§ **WHAT IS NEEDED**:
The listing below must be reproduced in full, exactly as written.

§ **DATA SHOWN**:
+ + + +

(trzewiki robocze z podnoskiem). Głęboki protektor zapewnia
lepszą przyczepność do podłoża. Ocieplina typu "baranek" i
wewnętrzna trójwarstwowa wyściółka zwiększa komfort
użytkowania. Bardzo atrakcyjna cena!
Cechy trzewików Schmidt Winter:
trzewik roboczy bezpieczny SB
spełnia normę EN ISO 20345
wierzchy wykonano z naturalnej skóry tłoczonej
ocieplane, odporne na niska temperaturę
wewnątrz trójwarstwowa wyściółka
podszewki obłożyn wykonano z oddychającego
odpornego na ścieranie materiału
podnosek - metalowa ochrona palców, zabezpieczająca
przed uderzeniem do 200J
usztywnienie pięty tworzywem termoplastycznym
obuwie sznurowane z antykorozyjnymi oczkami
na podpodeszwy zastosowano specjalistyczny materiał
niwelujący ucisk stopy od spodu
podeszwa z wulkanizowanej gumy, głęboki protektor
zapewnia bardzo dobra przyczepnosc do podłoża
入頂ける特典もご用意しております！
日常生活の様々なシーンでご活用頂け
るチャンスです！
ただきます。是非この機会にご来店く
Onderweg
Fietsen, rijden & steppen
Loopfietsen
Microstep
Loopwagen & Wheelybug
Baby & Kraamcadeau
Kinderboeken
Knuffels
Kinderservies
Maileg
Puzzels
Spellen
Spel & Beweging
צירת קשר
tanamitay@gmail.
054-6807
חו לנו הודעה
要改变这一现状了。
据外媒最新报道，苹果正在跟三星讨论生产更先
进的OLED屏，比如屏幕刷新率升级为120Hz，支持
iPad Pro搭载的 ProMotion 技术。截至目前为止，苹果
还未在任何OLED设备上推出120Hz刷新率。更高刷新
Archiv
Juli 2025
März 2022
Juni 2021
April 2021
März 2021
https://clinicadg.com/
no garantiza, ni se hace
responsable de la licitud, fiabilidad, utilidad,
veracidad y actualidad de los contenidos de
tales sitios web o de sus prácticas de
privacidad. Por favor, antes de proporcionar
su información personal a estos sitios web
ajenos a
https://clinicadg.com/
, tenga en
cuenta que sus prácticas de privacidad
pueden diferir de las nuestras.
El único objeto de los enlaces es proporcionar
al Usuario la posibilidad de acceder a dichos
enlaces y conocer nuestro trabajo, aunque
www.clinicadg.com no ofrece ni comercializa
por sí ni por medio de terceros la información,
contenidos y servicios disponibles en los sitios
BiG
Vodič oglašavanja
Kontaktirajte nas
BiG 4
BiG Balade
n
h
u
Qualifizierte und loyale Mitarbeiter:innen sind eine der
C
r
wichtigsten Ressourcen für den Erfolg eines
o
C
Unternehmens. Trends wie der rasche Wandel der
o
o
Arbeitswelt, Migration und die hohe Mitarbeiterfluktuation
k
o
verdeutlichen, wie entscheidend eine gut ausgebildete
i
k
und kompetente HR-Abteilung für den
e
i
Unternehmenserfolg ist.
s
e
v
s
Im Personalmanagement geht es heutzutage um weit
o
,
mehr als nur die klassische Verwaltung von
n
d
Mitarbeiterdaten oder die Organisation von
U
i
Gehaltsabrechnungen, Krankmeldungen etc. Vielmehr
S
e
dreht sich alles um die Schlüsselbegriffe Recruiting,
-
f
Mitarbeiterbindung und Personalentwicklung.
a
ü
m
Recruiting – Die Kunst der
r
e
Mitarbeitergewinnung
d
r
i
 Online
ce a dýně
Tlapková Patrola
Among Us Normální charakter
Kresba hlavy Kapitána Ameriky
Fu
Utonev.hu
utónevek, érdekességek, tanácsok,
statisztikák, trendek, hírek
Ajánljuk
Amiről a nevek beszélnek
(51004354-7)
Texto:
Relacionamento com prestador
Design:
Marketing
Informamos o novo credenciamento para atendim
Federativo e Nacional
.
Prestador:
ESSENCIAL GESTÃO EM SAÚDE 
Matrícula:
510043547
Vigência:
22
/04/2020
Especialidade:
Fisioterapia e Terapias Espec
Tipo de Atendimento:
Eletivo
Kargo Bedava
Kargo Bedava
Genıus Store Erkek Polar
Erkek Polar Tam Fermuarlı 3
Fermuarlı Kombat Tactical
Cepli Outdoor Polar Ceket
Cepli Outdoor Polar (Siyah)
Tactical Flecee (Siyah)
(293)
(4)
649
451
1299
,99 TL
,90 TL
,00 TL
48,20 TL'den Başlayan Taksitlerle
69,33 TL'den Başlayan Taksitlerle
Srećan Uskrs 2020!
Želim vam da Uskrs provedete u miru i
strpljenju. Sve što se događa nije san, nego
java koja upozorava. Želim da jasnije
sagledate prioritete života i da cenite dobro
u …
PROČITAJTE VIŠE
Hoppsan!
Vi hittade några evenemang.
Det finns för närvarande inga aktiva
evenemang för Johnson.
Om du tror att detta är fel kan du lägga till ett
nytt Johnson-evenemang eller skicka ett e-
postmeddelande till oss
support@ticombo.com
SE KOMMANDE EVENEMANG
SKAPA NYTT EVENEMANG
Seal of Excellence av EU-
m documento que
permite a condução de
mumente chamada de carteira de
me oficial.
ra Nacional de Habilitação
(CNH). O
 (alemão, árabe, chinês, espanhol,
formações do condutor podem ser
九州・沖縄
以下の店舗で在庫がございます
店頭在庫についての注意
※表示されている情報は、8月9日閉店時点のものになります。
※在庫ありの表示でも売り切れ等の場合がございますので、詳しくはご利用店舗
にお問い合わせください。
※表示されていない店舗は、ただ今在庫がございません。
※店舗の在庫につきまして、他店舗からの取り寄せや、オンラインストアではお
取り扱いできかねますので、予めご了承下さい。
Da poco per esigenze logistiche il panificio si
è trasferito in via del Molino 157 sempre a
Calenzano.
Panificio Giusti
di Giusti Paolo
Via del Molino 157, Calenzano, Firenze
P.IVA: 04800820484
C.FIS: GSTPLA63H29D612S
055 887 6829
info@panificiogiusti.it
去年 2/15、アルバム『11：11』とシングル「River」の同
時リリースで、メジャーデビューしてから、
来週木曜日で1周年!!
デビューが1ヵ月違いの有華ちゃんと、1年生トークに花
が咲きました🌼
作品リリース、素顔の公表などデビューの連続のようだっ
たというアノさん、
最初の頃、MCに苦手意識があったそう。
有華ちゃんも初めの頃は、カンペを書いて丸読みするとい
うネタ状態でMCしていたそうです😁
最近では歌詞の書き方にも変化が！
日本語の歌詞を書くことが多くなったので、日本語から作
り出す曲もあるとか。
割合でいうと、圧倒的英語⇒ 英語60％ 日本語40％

+ + + +

§ **SOLUTION TO THIS EXERCISE**:
(trzewiki robocze z podnoskiem). Głęboki protektor zapewnia
lepszą przyczepność do podłoża. Ocieplina typu "baranek" i
wewnętrzna trójwarstwowa wyściółka zwiększa komfort
użytkowania. Bardzo atrakcyjna cena!
Cechy trzewików Schmidt Winter:
trzewik roboczy bezpieczny SB
spełnia normę EN ISO 20345
wierzchy wykonano z naturalnej skóry tłoczonej
ocieplane, odporne na niska temperaturę
wewnątrz trójwarstwowa wyściółka
podszewki obłożyn wykonano z oddychającego
odpornego na ścieranie materiału
podnosek - metalowa ochrona palców, zabezpieczająca
przed uderzeniem do 200J
usztywnienie pięty tworzywem termoplastycznym
obuwie sznurowane z antykorozyjnymi oczkami
na podpodeszwy zastosowano specjalistyczny materiał
niwelujący ucisk stopy od spodu
podeszwa z wulkanizowanej gumy, głęboki protektor
zapewnia bardzo dobra przyczepnosc do podłoża
入頂ける特典もご用意しております！
日常生活の様々なシーンでご活用頂け
るチャンスです！
ただきます。是非この機会にご来店く
Onderweg
Fietsen, rijden & steppen
Loopfietsen
Microstep
Loopwagen & Wheelybug
Baby & Kraamcadeau
Kinderboeken
Knuffels
Kinderservies
Maileg
Puzzels
Spellen
Spel & Beweging
צירת קשר
tanamitay@gmail.
054-6807
חו לנו הודעה
要改变这一现状了。
据外媒最新报道，苹果正在跟三星讨论生产更先
进的OLED屏，比如屏幕刷新率升级为120Hz，支持
iPad Pro搭载的 ProMotion 技术。截至目前为止，苹果
还未在任何OLED设备上推出120Hz刷新率。更高刷新
Archiv
Juli 2025
März 2022
Juni 2021
April 2021
März 2021
https://clinicadg.com/
no garantiza, ni se hace
responsable de la licitud, fiabilidad, utilidad,
veracidad y actualidad de los contenidos de
tales sitios web o de sus prácticas de
privacidad. Por favor, antes de proporcionar
su información personal a estos sitios web
ajenos a
https://clinicadg.com/
, tenga en
cuenta que sus prácticas de privacidad
pueden diferir de las nuestras.
El único objeto de los enlaces es proporcionar
al Usuario la posibilidad de acceder a dichos
enlaces y conocer nuestro trabajo, aunque
www.clinicadg.com no ofrece ni comercializa
por sí ni por medio de terceros la información,
contenidos y servicios disponibles en los sitios
BiG
Vodič oglašavanja
Kontaktirajte nas
BiG 4
BiG Balade
n
h
u
Qualifizierte und loyale Mitarbeiter:innen sind eine der
C
r
wichtigsten Ressourcen für den Erfolg eines
o
C
Unternehmens. Trends wie der rasche Wandel der
o
o
Arbeitswelt, Migration und die hohe Mitarbeiterfluktuation
k
o
verdeutlichen, wie entscheidend eine gut ausgebildete
i
k
und kompetente HR-Abteilung für den
e
i
Unternehmenserfolg ist.
s
e
v
s
Im Personalmanagement geht es heutzutage um weit
o
,
mehr als nur die klassische Verwaltung von
n
d
Mitarbeiterdaten oder die Organisation von
U
i
Gehaltsabrechnungen, Krankmeldungen etc. Vielmehr
S
e
dreht sich alles um die Schlüsselbegriffe Recruiting,
-
f
Mitarbeiterbindung und Personalentwicklung.
a
ü
m
Recruiting – Die Kunst der
r
e
Mitarbeitergewinnung
d
r
i
 Online
ce a dýně
Tlapková Patrola
Among Us Normální charakter
Kresba hlavy Kapitána Ameriky
Fu
Utonev.hu
utónevek, érdekességek, tanácsok,
statisztikák, trendek, hírek
Ajánljuk
Amiről a nevek beszélnek
(51004354-7)
Texto:
Relacionamento com prestador
Design:
Marketing
Informamos o novo credenciamento para atendim
Federativo e Nacional
.
Prestador:
ESSENCIAL GESTÃO EM SAÚDE 
Matrícula:
510043547
Vigência:
22
/04/2020
Especialidade:
Fisioterapia e Terapias Espec
Tipo de Atendimento:
Eletivo
Kargo Bedava
Kargo Bedava
Genıus Store Erkek Polar
Erkek Polar Tam Fermuarlı 3
Fermuarlı Kombat Tactical
Cepli Outdoor Polar Ceket
Cepli Outdoor Polar (Siyah)
Tactical Flecee (Siyah)
(293)
(4)
649
451
1299
,99 TL
,90 TL
,00 TL
48,20 TL'den Başlayan Taksitlerle
69,33 TL'den Başlayan Taksitlerle
Srećan Uskrs 2020!
Želim vam da Uskrs provedete u miru i
strpljenju. Sve što se događa nije san, nego
java koja upozorava. Želim da jasnije
sagledate prioritete života i da cenite dobro
u …
PROČITAJTE VIŠE
Hoppsan!
Vi hittade några evenemang.
Det finns för närvarande inga aktiva
evenemang för Johnson.
Om du tror att detta är fel kan du lägga till ett
nytt Johnson-evenemang eller skicka ett e-
postmeddelande till oss
support@ticombo.com
SE KOMMANDE EVENEMANG
SKAPA NYTT EVENEMANG
Seal of Excellence av EU-
m documento que
permite a condução de
mumente chamada de carteira de
me oficial.
ra Nacional de Habilitação
(CNH). O
 (alemão, árabe, chinês, espanhol,
formações do condutor podem ser
九州・沖縄
以下の店舗で在庫がございます
店頭在庫についての注意
※表示されている情報は、8月9日閉店時点のものになります。
※在庫ありの表示でも売り切れ等の場合がございますので、詳しくはご利用店舗
にお問い合わせください。
※表示されていない店舗は、ただ今在庫がございません。
※店舗の在庫につきまして、他店舗からの取り寄せや、オンラインストアではお
取り扱いできかねますので、予めご了承下さい。
Da poco per esigenze logistiche il panificio si
è trasferito in via del Molino 157 sempre a
Calenzano.
Panificio Giusti
di Giusti Paolo
Via del Molino 157, Calenzano, Firenze
P.IVA: 04800820484
C.FIS: GSTPLA63H29D612S
055 887 6829
info@panificiogiusti.it
去年 2/15、アルバム『11：11』とシングル「River」の同
時リリースで、メジャーデビューしてから、
来週木曜日で1周年!!
デビューが1ヵ月違いの有華ちゃんと、1年生トークに花
が咲きました🌼
作品リリース、素顔の公表などデビューの連続のようだっ
たというアノさん、
最初の頃、MCに苦手意識があったそう。
有華ちゃんも初めの頃は、カンペを書いて丸読みするとい
うネタ状態でMCしていたそうです😁
最近では歌詞の書き方にも変化が！
日本語の歌詞を書くことが多くなったので、日本語から作
り出す曲もあるとか。
割合でいうと、圧倒的英語⇒ 英語60％ 日本語40％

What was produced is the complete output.